— Collected data —

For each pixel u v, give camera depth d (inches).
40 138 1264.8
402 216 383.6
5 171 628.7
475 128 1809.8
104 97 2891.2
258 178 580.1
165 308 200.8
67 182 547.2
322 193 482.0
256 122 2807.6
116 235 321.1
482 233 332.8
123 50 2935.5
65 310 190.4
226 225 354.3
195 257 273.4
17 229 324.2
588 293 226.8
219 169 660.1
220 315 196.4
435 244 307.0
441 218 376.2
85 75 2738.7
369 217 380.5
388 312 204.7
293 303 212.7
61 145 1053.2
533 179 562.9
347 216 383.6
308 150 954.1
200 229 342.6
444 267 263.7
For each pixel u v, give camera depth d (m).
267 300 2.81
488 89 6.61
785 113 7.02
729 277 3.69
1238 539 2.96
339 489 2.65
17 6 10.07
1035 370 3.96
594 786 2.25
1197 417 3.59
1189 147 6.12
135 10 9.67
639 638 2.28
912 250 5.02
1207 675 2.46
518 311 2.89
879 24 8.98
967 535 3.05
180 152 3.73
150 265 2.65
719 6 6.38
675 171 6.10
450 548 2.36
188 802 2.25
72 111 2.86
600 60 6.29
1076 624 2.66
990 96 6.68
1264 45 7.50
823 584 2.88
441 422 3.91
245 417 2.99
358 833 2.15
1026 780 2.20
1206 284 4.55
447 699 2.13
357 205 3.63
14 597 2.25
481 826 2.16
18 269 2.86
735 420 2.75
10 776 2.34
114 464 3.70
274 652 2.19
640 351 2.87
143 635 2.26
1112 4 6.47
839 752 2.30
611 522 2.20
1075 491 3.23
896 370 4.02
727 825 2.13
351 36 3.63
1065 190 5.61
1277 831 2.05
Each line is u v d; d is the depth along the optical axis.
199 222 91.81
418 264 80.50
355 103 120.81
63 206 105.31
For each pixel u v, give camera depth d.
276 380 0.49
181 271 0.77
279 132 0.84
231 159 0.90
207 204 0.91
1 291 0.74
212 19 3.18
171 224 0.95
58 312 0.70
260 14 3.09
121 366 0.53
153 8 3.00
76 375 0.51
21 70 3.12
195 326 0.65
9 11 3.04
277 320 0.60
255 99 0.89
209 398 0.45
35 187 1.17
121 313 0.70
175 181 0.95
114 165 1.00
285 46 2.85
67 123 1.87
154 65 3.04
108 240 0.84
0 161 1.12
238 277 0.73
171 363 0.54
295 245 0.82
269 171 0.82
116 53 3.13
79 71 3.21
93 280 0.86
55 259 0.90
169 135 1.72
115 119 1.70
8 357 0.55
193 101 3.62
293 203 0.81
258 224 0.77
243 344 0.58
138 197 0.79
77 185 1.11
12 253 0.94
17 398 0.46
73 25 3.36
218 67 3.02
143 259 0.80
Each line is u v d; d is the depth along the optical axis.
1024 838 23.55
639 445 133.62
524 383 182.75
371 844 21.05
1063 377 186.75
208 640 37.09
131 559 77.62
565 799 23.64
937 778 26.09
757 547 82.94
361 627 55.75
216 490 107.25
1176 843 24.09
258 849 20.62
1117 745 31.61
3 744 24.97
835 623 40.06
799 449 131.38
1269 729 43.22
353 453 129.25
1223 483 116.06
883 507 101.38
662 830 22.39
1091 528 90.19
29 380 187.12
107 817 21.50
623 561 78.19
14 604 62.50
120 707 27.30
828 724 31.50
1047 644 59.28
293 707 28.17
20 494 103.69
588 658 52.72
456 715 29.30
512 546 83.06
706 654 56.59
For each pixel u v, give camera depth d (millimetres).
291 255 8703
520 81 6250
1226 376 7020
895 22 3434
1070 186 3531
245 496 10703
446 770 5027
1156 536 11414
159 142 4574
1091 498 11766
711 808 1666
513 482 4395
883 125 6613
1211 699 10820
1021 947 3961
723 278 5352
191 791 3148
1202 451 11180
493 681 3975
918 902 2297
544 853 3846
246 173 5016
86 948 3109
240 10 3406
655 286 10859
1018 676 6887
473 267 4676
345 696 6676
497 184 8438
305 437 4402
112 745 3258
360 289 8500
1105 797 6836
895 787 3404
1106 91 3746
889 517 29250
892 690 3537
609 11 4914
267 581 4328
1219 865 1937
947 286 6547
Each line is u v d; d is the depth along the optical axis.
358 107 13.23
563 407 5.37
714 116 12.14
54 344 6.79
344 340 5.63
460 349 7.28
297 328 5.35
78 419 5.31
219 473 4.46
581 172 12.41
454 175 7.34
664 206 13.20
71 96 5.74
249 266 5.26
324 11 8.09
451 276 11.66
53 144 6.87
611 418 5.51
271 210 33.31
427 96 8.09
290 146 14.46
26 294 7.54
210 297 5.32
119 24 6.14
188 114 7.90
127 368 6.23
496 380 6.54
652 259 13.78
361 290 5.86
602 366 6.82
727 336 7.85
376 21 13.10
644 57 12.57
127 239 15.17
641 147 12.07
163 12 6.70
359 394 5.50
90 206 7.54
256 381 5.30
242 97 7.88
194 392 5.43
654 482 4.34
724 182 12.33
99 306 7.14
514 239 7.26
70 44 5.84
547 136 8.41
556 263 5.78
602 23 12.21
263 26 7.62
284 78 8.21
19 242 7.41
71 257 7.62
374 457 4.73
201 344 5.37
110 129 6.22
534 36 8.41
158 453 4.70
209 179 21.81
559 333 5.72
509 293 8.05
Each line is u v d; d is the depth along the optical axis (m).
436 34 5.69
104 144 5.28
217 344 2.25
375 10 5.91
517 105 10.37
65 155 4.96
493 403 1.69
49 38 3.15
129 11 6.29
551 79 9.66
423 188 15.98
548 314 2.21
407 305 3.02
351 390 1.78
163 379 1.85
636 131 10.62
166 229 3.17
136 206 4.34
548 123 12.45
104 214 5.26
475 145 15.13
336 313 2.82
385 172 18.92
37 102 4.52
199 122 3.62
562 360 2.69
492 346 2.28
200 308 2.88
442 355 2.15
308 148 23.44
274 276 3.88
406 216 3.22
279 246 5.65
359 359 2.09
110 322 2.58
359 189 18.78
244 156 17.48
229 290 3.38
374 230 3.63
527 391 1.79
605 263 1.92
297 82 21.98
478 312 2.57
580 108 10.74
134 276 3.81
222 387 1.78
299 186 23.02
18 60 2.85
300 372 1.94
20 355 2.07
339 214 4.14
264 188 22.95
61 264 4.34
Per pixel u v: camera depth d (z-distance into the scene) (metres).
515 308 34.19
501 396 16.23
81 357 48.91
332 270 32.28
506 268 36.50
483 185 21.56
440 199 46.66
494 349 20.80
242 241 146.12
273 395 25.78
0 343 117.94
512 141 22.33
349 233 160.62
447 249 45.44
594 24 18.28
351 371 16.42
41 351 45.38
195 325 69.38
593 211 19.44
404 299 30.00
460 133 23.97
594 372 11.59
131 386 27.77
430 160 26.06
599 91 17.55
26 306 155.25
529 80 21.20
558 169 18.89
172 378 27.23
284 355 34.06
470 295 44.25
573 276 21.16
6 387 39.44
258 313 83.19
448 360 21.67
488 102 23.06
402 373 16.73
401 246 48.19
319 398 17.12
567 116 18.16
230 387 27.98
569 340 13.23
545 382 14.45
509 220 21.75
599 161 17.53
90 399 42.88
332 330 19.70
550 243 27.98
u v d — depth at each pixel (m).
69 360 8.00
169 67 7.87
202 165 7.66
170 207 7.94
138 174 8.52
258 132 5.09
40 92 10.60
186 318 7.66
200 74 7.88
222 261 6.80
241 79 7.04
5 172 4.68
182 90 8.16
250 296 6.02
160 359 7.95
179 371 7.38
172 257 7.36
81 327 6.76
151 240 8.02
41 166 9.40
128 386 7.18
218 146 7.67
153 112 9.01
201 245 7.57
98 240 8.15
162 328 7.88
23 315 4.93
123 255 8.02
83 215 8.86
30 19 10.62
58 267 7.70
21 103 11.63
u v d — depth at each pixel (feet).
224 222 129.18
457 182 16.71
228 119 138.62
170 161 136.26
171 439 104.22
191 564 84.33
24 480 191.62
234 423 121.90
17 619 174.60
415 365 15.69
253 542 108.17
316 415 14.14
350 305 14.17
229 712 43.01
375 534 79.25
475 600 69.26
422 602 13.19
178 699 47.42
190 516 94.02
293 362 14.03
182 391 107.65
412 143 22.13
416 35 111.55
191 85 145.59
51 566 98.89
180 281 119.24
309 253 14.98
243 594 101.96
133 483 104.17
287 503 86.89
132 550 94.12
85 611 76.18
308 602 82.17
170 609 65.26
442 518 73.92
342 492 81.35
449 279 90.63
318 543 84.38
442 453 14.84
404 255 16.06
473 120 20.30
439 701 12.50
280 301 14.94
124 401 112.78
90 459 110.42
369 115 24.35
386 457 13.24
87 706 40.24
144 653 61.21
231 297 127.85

— EXERCISE —
Look above for the line with "134 276 3.81"; retype exactly that line, every line after it up to the line with "41 351 45.38", and that line too, nothing else.

— SOLUTION TO THE EXERCISE —
134 276 3.81
222 387 1.78
299 186 23.02
18 60 2.85
300 372 1.94
20 355 2.07
339 214 4.14
264 188 22.95
61 264 4.34
Per pixel u v: camera depth d (z-distance into the scene) (metres).
515 308 34.19
501 396 16.23
81 357 48.91
332 270 32.28
506 268 36.50
483 185 21.56
440 199 46.66
494 349 20.80
242 241 146.12
273 395 25.78
0 343 117.94
512 141 22.33
349 233 160.62
447 249 45.44
594 24 18.28
351 371 16.42
41 351 45.38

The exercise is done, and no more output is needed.